Furthermore, the idea of correlating the activity of sAA to that of the sympathetic nervous system has provided interesting results for future investigations given that adrenergic stimulation alone during stress is only one of these factors.

Conclusions

Coaches play a crucial role in the motivation and emotions experienced by young athletes. However, another key factor is performance anxiety, which can be defined as a personality trait that causes a state of excessive emotional activation both before and during competition. The consequences of performance anxiety are highly disabling, as they affect sports performance, severely impairing concentration.

The knowledge gained through this pilot study could be a useful tool for stress management during competition.
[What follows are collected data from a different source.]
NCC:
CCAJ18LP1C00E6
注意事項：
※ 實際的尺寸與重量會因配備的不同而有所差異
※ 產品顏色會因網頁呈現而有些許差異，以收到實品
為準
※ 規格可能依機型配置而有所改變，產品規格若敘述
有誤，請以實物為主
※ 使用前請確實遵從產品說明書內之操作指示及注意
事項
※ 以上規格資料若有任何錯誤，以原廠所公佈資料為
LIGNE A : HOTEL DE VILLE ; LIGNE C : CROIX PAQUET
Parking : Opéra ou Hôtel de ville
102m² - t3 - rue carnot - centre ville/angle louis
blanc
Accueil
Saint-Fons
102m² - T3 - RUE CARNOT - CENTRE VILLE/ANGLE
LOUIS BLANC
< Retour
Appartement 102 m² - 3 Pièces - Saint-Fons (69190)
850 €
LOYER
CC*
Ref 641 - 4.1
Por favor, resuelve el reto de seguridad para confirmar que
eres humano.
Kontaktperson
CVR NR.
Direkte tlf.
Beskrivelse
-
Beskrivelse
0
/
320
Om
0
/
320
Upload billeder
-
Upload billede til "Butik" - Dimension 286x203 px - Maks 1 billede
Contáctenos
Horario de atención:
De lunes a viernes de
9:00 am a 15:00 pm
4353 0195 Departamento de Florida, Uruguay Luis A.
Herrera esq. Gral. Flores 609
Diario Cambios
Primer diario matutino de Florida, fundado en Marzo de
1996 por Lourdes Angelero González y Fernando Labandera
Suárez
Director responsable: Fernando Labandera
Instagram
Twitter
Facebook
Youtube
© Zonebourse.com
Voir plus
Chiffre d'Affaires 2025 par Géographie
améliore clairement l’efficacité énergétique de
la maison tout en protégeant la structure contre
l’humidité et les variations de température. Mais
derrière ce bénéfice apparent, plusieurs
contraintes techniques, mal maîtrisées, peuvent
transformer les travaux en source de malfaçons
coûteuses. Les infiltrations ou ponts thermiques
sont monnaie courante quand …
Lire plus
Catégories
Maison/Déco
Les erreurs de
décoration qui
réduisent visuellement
However, since there is no definitive proof that one or more of the parameters analyzed is the cause of winning and/or losing, it is possible to speculate that some of them such as cortisol and progesterone ‘may’ exert an influence on performance.

The preliminary results obtained need to be confirmed by increasing the sample size and including athletes of both sexes and practicing both individual and team sports.

Supplemental Information

Dataset of hormonal, psychological and genetic parameters.

The data shows all the values taken into account in the article in two different colours: yellow for losers (P) and green for winners (V). However, the Pre and Post measurements are specified.